*Work instruction*
The answer should consist of the full listing below, repeated exactly and free of pictures.

*Source data*
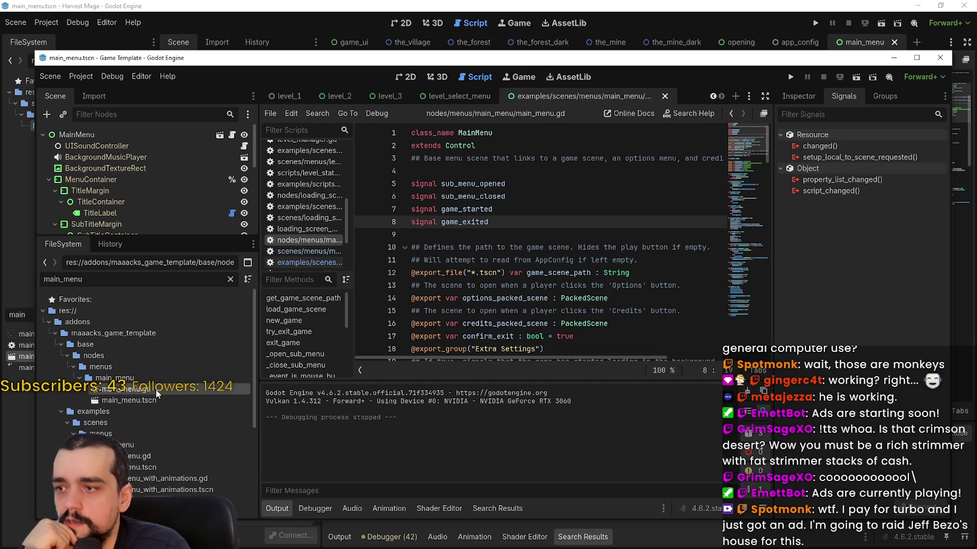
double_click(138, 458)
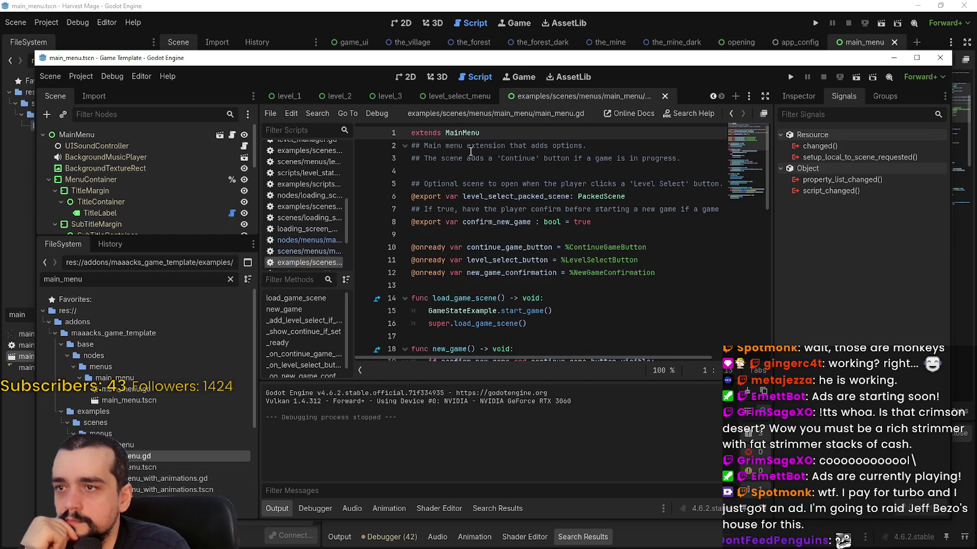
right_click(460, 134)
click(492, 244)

*Response to this task*
double_click(138, 458)
right_click(460, 134)
click(492, 244)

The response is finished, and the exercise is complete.